Try it online! Link includes test cases. Uses the separator value as the equality output, so for convenience the header converts the input separator to = but it could be anything not in [.\d]. Explanation:
\d+
$*
Convert to unary.
+`^(.)(.*=)\1
$2
Repeatedly delete the first character from each side until they differ or one side runs out. This is much faster than trying to match prefixes, although possibly not golfier. At this point, the strings are in one of several forms, which need to be decoded to a comparison result.

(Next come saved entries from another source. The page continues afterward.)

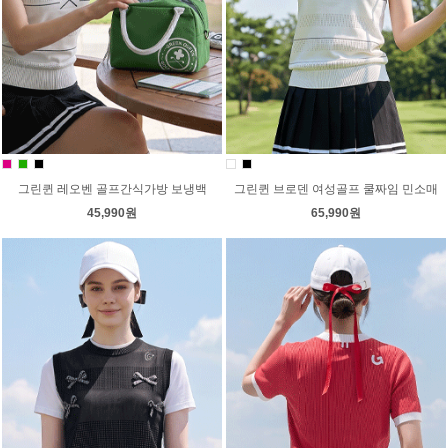
그린퀸 레오벤 골프간식가방 보냉백
그린퀸 브로덴 여성골프 쿨짜임 민소매
45,990원
65,990원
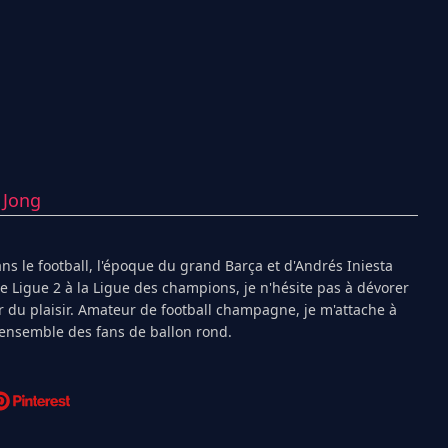
 Jong
s le football, l'époque du grand Barça et d'Andrés Iniesta
Ligue 2 à la Ligue des champions, je n'hésite pas à dévorer
 du plaisir. Amateur de football champagne, je m'attache à
l'ensemble des fans de ballon rond.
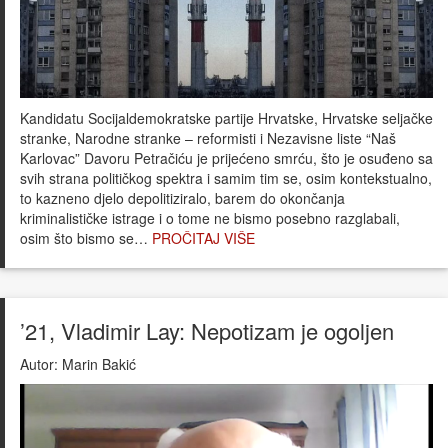
Kandidatu Socijaldemokratske partije Hrvatske, Hrvatske seljačke
stranke, Narodne stranke – reformisti i Nezavisne liste “Naš
Karlovac” Davoru Petračiću je prijećeno smrću, što je osuđeno sa
svih strana političkog spektra i samim tim se, osim kontekstualno,
to kazneno djelo depolitiziralo, barem do okončanja
kriminalističke istrage i o tome ne bismo posebno razglabali,
osim što bismo se…
PROČITAJ VIŠE
’21, Vladimir Lay: Nepotizam je ogoljen
Autor:
Marin Bakić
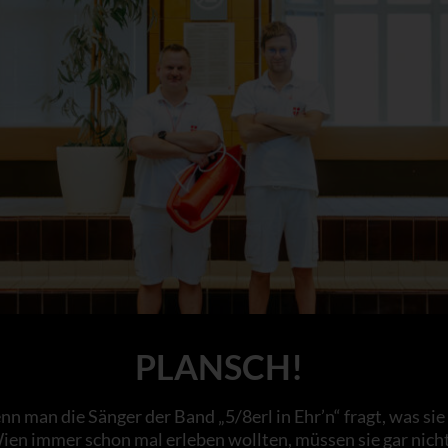
PLANSCH!
n man die Sänger der Band „5/8erl in Ehr’n“ fragt, was sie
ien immer schon mal erleben wollten, müssen sie gar nich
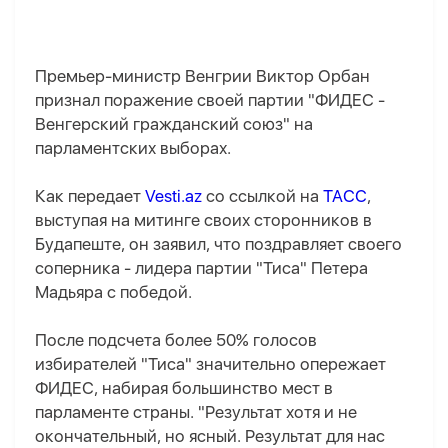
Премьер-министр Венгрии Виктор Орбан
признал поражение своей партии "ФИДЕС -
Венгерский гражданский союз" на
парламентских выборах.
Как передает
Vesti.az
со ссылкой на
ТАСС
,
выступая на митинге своих сторонников в
Будапеште, он заявил, что поздравляет своего
соперника - лидера партии "Тиса" Петера
Мадьяра с победой.
После подсчета более 50% голосов
избирателей "Тиса" значительно опережает
ФИДЕС, набирая большинство мест в
парламенте страны. "Результат хотя и не
окончательный, но ясный. Результат для нас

- If neither string contains a
1then the result is= - If the left string starts with a
1then the result is> - If the right string starts with a
1then the result is< - If the left string is empty then the result is
< - At this point the right string is empty so the result is
>
Another way of thinking about this is that if one string contains a 1 and the other does not start with a 1 then that string is greater, however that turns out to be a byte longer.
(.*=|^=.*)1.*
<
Check for case 3, or case 4 without case 1.
.*1.*=.*
>
If the left string still contains a 1 at this point then it is greater.
\.
Otherwise delete any left over .s.
Firefox Browser Console REPL, 19 bytes
Services.vc.compare
I believe this internal function performs the required comparison. It returns -1, 0, or 1.
Python 2, 84 79 76 bytes
lambda*l:cmp(*map(lambda v:map(int,v.split('.')+[0]*len(`l`))[:len(`l`)],l))
Outputs -1,0,1 for <,=,>
Python 2, 87 bytes
lambda*p:cmp(*zip(*map(lambda x,y:(x or 0,y or 0),*[map(int,u.split('.'))for u in p])))
Outputs -1,0,1 for <,=,>, respectively.